Tesla founder and CEO Elon Musk delivered part 2 of his “master plan” today, and two big parts of it are new vehicles, but not consumer models: Tesla is working on both a heavy-duty semi truck and a “high passenger-density urban transport” that would operate in cities and fit the role of a bus in city settings.
In the post describing this next stage to the now-famous master plan, Musk talked about additional consumer vehicles, including both a compact SUV separate from the Model X, and a “new kind of pickup truck,” both of which he’s alluded to before. But he said that besides their consumer offerings, two other kinds of electric vehicles are “needed”: the semi truck, and the so-called urban transport, both of which are going to be ready to show to the public as early as next year according to Musk.

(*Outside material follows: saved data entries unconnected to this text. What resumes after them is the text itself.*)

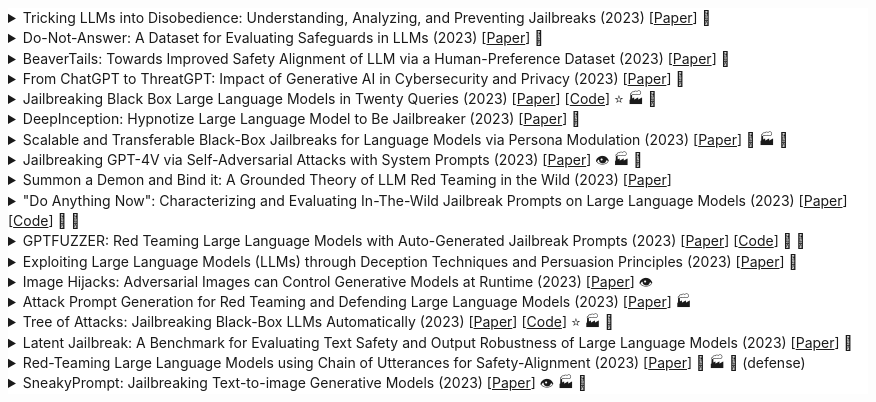 <details><summary>Tricking LLMs into Disobedience: Understanding, Analyzing, and Preventing Jailbreaks (2023) [<a href="https://arxiv.org/abs/2305.14965">Paper</a>] 💸</summary></details>

<details><summary>Do-Not-Answer: A Dataset for Evaluating Safeguards in LLMs (2023) [<a href="https://arxiv.org/abs/2308.13387">Paper</a>] 💽</summary></details>

<details><summary>BeaverTails: Towards Improved Safety Alignment of LLM via a Human-Preference Dataset (2023) [<a href="https://arxiv.org/abs/2307.04657">Paper</a>] 💽</summary></details>

<details><summary>From ChatGPT to ThreatGPT: Impact of Generative AI in Cybersecurity and Privacy (2023) [<a href="https://arxiv.org/abs/2307.00691">Paper</a>] 💸</summary></details>

<details><summary>Jailbreaking Black Box Large Language Models in Twenty Queries (2023) [<a href="https://arxiv.org/abs/2310.08419">Paper</a>] [<a href="https://jailbreaking-llms.github.io/">Code</a>] ⭐ 🏭 💸</summary></details>

<details><summary>DeepInception: Hypnotize Large Language Model to Be Jailbreaker (2023) [<a href="https://arxiv.org/abs/2311.03191">Paper</a>] 💸</summary></details>

<details><summary>Scalable and Transferable Black-Box Jailbreaks for Language Models via Persona Modulation (2023) [<a href="https://arxiv.org/abs/2311.03348">Paper</a>] 🚃 🏭 💸</summary></details>

<details><summary>Jailbreaking GPT-4V via Self-Adversarial Attacks with System Prompts (2023) [<a href="https://arxiv.org/abs/2311.09127">Paper</a>] 👁️ 🏭 💸</summary></details>

<details><summary>Summon a Demon and Bind it: A Grounded Theory of LLM Red Teaming in the Wild (2023) [<a href="https://arxiv.org/abs/2311.06237">Paper</a>]</summary></details>

<details><summary>"Do Anything Now": Characterizing and Evaluating In-The-Wild Jailbreak Prompts on Large Language Models (2023) [<a href="https://arxiv.org/abs/2308.03825">Paper</a>] [<a href="https://github.com/verazuo/jailbreak_llms">Code</a>] 💽 💸</summary></details>

<details><summary>GPTFUZZER: Red Teaming Large Language Models with Auto-Generated Jailbreak Prompts (2023) [<a href="https://arxiv.org/abs/2309.10253">Paper</a>] [<a href="https://github.com/sherdencooper/GPTFuzz">Code</a>] 💽 💸</summary></details>

<details><summary>Exploiting Large Language Models (LLMs) through Deception Techniques and Persuasion Principles (2023) [<a href="https://arxiv.org/abs/2311.14876">Paper</a>] 💸</summary></details>

<details><summary>Image Hijacks: Adversarial Images can Control Generative Models at Runtime (2023) [<a href="https://arxiv.org/abs/2309.00236">Paper</a>] 👁️</summary></details>

<details><summary>Attack Prompt Generation for Red Teaming and Defending Large Language Models (2023) [<a href="https://arxiv.org/abs/2310.12505">Paper</a>] 🏭</summary></details>

<details><summary>Tree of Attacks: Jailbreaking Black-Box LLMs Automatically (2023) [<a href="https://arxiv.org/abs/2312.02119">Paper</a>] [<a href="https://github.com/ricommunity/tap">Code</a>] ⭐ 🏭 💸</summary></details>

<details><summary>Latent Jailbreak: A Benchmark for Evaluating Text Safety and Output Robustness of Large Language Models (2023) [<a href="https://arxiv.org/abs/2307.08487">Paper</a>] 💽</summary></details>

<details><summary>Red-Teaming Large Language Models using Chain of Utterances for Safety-Alignment (2023) [<a href="https://arxiv.org/abs/2308.09662">Paper</a>] 💽 🏭 💸 (defense)</summary></details>

<details><summary>SneakyPrompt: Jailbreaking Text-to-image Generative Models (2023) [<a href="https://arxiv.org/abs/2305.12082">Paper</a>] 👁️ 🏭 💸</summary></details>
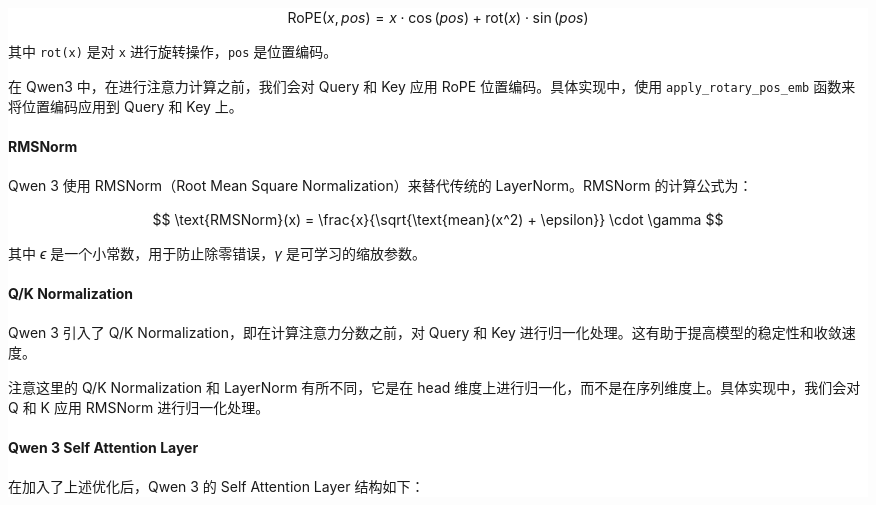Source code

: $$
\text{RoPE}(x, pos) = x \cdot \cos(pos) + \text{rot}(x) \cdot \sin(pos)
$$

其中 `rot(x)` 是对 `x` 进行旋转操作，`pos` 是位置编码。

在 Qwen3 中，在进行注意力计算之前，我们会对 Query 和 Key 应用 RoPE 位置编码。具体实现中，使用 `apply_rotary_pos_emb` 函数来将位置编码应用到 Query 和 Key 上。

#### RMSNorm

Qwen 3 使用 RMSNorm（Root Mean Square Normalization）来替代传统的 LayerNorm。RMSNorm 的计算公式为：

$$
\text{RMSNorm}(x) = \frac{x}{\sqrt{\text{mean}(x^2) + \epsilon}} \cdot \gamma
$$

其中 $\epsilon$ 是一个小常数，用于防止除零错误，$\gamma$ 是可学习的缩放参数。

#### Q/K Normalization

Qwen 3 引入了 Q/K Normalization，即在计算注意力分数之前，对 Query 和 Key 进行归一化处理。这有助于提高模型的稳定性和收敛速度。

注意这里的 Q/K Normalization 和 LayerNorm 有所不同，它是在 head 维度上进行归一化，而不是在序列维度上。具体实现中，我们会对 Q 和 K 应用 RMSNorm 进行归一化处理。

#### Qwen 3 Self Attention Layer

在加入了上述优化后，Qwen 3 的 Self Attention Layer 结构如下：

The reason the Tesla Semi (as Musk refers to the truck) is necessary is because it should help drastically reduce cargo transportation costs (fuel represents a significant portion of trucking costs, and that’s passed on to the consumer). It’s also key because a Tesla transport would increase safety, Musk says, as well as making it “really fun” for vehicle operators.

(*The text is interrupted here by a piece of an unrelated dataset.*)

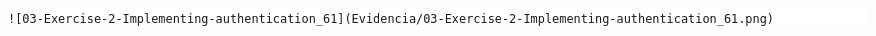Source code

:     ![03-Exercise-2-Implementing-authentication_61](Evidencia/03-Exercise-2-Implementing-authentication_61.png)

As for the multi-passenger vehicle, Musk has something more ambitious in mind than just electric buses. He describes switching the role of bus driver to that of fleet manager, using autonomy to help one person conducting vehicles manage a number of vehicles, instead of just one. The design would allow passengers to also be taken directly to their destination of choice, instead of relying on fixed stops, and summoning vehicles would be handled either by phone (likely via app) or fixed summon buttons located at traditional bus stops.

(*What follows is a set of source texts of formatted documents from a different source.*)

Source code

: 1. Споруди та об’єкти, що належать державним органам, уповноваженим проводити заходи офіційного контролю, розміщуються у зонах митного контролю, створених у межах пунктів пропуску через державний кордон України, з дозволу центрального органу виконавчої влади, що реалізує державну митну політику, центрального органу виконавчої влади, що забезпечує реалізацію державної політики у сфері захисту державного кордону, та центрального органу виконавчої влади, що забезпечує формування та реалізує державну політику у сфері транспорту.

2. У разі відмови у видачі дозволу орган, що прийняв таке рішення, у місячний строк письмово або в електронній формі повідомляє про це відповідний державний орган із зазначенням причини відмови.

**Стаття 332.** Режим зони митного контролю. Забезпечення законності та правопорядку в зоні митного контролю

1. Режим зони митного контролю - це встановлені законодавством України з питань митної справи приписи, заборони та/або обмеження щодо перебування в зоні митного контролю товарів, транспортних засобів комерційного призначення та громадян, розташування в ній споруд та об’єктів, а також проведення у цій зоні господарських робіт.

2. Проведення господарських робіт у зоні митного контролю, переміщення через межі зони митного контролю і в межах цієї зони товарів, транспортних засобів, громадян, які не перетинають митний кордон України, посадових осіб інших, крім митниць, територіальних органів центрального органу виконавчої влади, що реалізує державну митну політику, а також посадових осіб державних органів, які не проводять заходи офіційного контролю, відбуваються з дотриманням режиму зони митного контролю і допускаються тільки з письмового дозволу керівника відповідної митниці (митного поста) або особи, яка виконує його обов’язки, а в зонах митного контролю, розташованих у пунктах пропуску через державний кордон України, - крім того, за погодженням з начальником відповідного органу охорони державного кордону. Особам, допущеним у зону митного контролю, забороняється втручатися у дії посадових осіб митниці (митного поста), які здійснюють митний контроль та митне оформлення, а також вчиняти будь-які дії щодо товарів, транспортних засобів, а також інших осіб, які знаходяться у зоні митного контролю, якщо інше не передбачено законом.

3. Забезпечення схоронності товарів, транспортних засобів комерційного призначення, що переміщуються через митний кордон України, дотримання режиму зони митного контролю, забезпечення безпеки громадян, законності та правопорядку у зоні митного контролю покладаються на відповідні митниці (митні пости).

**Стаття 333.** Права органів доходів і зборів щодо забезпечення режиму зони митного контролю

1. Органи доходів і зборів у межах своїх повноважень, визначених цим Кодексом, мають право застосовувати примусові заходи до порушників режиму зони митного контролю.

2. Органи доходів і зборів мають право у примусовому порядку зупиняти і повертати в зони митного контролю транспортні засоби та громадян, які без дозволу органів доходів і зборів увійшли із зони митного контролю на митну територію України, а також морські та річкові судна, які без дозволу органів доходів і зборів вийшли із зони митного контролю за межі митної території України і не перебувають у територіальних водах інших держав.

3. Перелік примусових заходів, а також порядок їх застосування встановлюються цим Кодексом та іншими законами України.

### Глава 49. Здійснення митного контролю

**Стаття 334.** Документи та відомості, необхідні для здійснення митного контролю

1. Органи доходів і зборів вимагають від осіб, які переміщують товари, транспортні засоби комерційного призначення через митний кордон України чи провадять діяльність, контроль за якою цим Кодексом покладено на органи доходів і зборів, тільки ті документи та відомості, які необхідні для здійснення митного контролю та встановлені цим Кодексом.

Of course, this anticipates a higher degree of autonomy than is possible in public transport in cities today, but Musk’s vision also describes a fleet of self-driving Teslas that let owners defray the cost by participating in the vehicle inventory side of an automated car sharing service. Multi-passenger urban transport is likely closer than that vision, but both will require a lot of intervening steps to become a reality.